(Dataset entries)
--

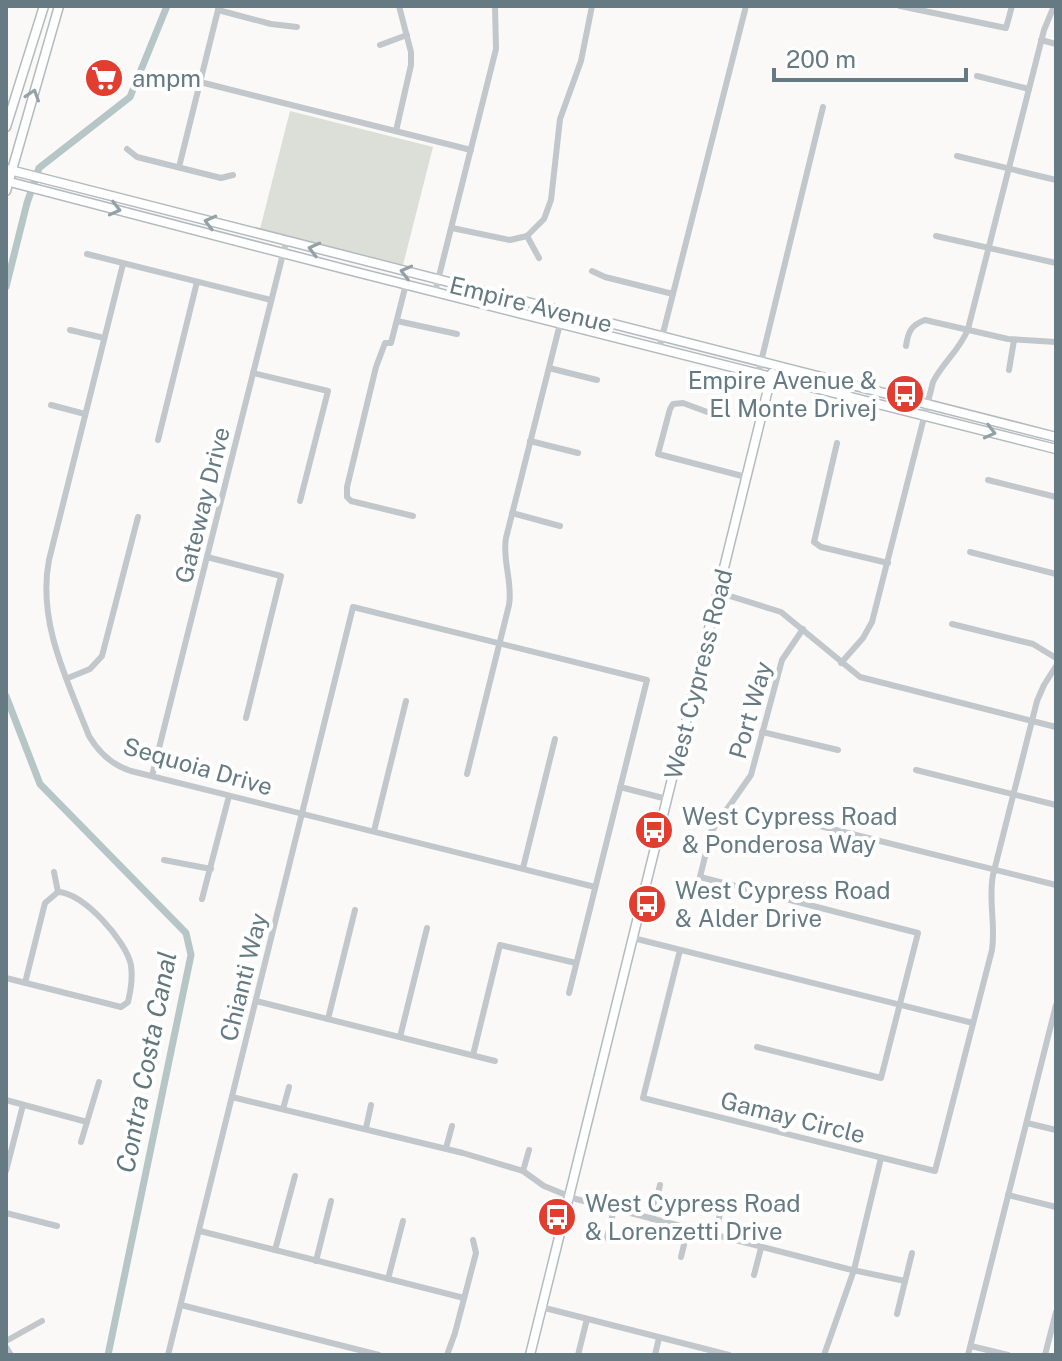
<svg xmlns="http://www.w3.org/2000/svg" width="1062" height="1361" viewBox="0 0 1062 1361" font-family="'Public Sans',sans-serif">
	<rect width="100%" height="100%" fill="#faf9f7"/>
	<polygon fill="#dbdfd7" points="290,111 433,147 403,265 260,229"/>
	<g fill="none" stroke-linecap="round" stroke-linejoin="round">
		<g stroke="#b6c6c7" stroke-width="7">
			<polyline points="6,287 27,203 39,168 130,97 167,6"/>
			<polyline points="6,696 40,784 186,933 191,955 108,1355"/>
		</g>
		<g stroke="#b3bbbe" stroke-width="11">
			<g id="secondary">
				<polyline points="6,127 44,6"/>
				<polyline points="6,169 1056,437"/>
				<polyline points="6,181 352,271 1056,449"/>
				<polyline points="6,191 59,6"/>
				<polyline points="530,1355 772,373"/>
			</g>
		</g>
		<g stroke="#c1c7ca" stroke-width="6">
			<polyline points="900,6 1006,28 1012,6"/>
			<polyline points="218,10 271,24 297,27"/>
			<polyline points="1041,40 1056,44"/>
			<polyline points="380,45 407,35"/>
			<polyline points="977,76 1029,89"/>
			<polyline points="200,82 471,150"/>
			<polyline points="396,131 411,65 411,52 399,6"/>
			<polyline points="127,149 137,157 221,178 233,175"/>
			<polyline points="957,156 1056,180"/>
			<polyline points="179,167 219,6"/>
			<polyline points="452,228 510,240 527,236 544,219 551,200 560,119 581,61 592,6"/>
			<polyline points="527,236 539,258"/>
			<polyline points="936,236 1056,263"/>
			<polyline points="87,254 271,300"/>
			<path d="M123,264L49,560C37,621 67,680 89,736C99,753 112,765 131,771L595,887"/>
			<polyline points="592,271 605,277 673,294"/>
			<polyline points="406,284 391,343 385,343 376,367 347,487 347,497 351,501 413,516"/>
			<polyline points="435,292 496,49 495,6"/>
			<polyline points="397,321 457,334"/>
			<polyline points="70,330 104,338"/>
			<path d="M906,346C908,332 911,325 925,320L1008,339L1056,342"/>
			<polyline points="659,349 746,6"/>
			<polyline points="549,368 597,380"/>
			<polyline points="1009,370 1014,340"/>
			<polyline points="253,373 328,391 300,501"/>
			<polyline points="758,374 823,107"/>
			<polyline points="51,405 85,414"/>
			<polyline points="710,413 683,403 673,404 670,409 658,454 746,477"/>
			<polyline points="158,440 197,282"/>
			<polyline points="530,441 578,453"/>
			<polyline points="837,443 814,542 821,547 888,563"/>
			<polyline points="988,480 1056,497"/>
			<polyline points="512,513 560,526"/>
			<polyline points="970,552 1056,574"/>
			<polyline points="207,557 281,576 246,718"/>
			<polyline points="717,592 781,612 860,677 1056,727"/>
			<polyline points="952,624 1033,644 1056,658"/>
			<path d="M841,663L863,638L872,622L933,382C943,362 960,350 968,329L1044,30L1054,6"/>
			<polyline points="68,678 90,669 102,656 138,517"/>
			<polyline points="762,732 838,750"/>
			<polyline points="916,770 1056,805"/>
			<path d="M467,774L509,605C513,582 502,561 506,538L563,312"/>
			<polyline points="152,776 286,242"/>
			<polyline points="620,787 667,799"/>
			<polyline points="808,823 1056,885"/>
			<polyline points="374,831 406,701"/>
			<polyline points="164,860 211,869"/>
			<polyline points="523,868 555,739"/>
			<polyline points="54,872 58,892"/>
			<polyline points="202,899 229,796"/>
			<polyline points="633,938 973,1023"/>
			<path d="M680,950L643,1098L935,1171L992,950C996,924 988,901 993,875L1037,701L1044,685L1056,666"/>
			<path d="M6,978L121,1007L128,1002C131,990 133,978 131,965C126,941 83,892 58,892L45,903L25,983"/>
			<polyline points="256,1001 495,1061"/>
			<polyline points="328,1019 355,910"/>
			<polyline points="400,1037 427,928"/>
			<polyline points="757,1047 881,1078 918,933 700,877 711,832 751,775 782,660 803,629"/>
			<polyline points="473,1055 500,945 576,963"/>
			<polyline points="232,1097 463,1153 523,1171 544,1186 576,1199 848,1269 905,1281"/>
			<polyline points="6,1100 87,1122"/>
			<polyline points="283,1109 289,1087"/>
			<polyline points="1027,1123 1056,1130"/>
			<polyline points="366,1128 371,1105"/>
			<polyline points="81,1142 99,1082"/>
			<polyline points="446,1148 452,1126"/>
			<polyline points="6,1171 23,1105"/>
			<polyline points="523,1171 529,1150"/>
			<polyline points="1008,1195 1056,1207"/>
			<polyline points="6,1213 57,1226"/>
			<polyline points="652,1219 660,1185"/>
			<polyline points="200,1231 464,1298"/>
			<polyline points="715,1235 723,1201"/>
			<polyline points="607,1238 614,1209"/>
			<polyline points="275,1250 295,1176"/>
			<polyline points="681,1257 688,1228"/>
			<polyline points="316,1261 331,1201"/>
			<polyline points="754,1275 761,1248"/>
			<polyline points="388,1279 403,1221"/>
			<polyline points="181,1305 379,1355"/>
			<polyline points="541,1307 729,1355"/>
			<polyline points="897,1314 912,1253"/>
			<polyline points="6,1341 42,1321"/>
			<polyline points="971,1346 1008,1355"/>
			<polyline points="6,1347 11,1355"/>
			<polyline points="168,1355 353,607 647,680 569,993"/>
			<polyline points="447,1355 455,1333 476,1253 473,1240"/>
			<polyline points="578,1355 587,1319"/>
			<polyline points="655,1355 659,1338"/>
			<polyline points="824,1355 854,1270 881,1158"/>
			<polyline points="968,1355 1056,1005"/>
			<polyline points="1045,1355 1056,1312"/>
		</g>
		<use href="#secondary" stroke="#fff" stroke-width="8"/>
	</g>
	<defs><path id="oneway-chevron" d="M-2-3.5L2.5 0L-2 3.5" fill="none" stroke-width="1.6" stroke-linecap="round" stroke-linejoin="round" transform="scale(2)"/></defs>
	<g stroke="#93a2a8">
		<use href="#oneway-chevron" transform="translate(33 95) rotate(-72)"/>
		<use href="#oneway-chevron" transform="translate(115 209) rotate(14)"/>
		<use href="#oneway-chevron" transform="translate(210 222) rotate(-165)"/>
		<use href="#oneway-chevron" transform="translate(314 249) rotate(-165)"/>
		<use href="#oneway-chevron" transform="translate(406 272) rotate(-166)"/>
		<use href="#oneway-chevron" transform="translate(990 432) rotate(14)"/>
	</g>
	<defs>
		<g id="supermarket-disc" transform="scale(2)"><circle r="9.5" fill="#e23e2f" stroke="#fff"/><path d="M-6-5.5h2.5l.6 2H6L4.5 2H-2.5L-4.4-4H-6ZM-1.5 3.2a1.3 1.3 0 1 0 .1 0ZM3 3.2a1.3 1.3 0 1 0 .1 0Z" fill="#fff"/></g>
		<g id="bus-disc" transform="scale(2)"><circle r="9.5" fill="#e23e2f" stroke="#fff"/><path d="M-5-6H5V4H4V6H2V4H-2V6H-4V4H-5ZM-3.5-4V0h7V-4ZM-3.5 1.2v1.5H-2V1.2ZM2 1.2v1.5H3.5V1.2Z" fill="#fff"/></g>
	</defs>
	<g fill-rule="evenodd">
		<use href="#supermarket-disc" x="104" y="78"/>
		<use href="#bus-disc" x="905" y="394"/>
		<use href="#bus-disc" x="654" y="830"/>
		<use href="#bus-disc" x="647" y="904"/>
		<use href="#bus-disc" x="557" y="1217"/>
	</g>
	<g text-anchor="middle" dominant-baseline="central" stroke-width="8" stroke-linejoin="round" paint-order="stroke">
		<g font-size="24" fill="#657a82" stroke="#fff" text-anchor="start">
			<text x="132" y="78">ampm</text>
			<text x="877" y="380" text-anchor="end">Empire Avenue &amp;<tspan x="877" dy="28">El Monte Drivej</tspan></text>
			<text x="682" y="816">West Cypress Road<tspan x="682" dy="28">&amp; Ponderosa Way</tspan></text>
			<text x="675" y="890">West Cypress Road<tspan x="675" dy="28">&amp; Alder Drive</tspan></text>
			<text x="585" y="1203">West Cypress Road<tspan x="585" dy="28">&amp; Lorenzetti Drive</tspan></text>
		</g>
		<g font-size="24" fill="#657a82" stroke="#fff">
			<text transform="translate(531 304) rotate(14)">Empire Avenue</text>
			<text transform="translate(202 505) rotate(-76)">Gateway Drive</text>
			<text transform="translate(698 674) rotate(-76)">West Cypress Road</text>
			<text transform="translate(750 710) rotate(-74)">Port Way</text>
			<text transform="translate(198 766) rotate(16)">Sequoia Drive</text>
			<text transform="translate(243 977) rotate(-76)">Chianti Way</text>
			<text transform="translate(793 1117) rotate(14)">Gamay Circle</text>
		</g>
		<g font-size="26" font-style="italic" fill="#60787c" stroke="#fff">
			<text transform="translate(146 1062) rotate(-79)">Contra Costa Canal</text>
		</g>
	</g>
	<rect width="1062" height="1361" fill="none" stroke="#657a82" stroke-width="16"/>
	<path d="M774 68v12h192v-12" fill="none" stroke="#657a82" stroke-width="4"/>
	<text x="786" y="68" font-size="24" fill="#657a82" stroke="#ffffff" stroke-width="6" paint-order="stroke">200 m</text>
</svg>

--

• What needs to be done
When a line in the data contains the string "linecap", copy that line.

• Problem solution
	<g fill="none" stroke-linecap="round" stroke-linejoin="round">
	<defs><path id="oneway-chevron" d="M-2-3.5L2.5 0L-2 3.5" fill="none" stroke-width="1.6" stroke-linecap="round" stroke-linejoin="round" transform="scale(2)"/></defs>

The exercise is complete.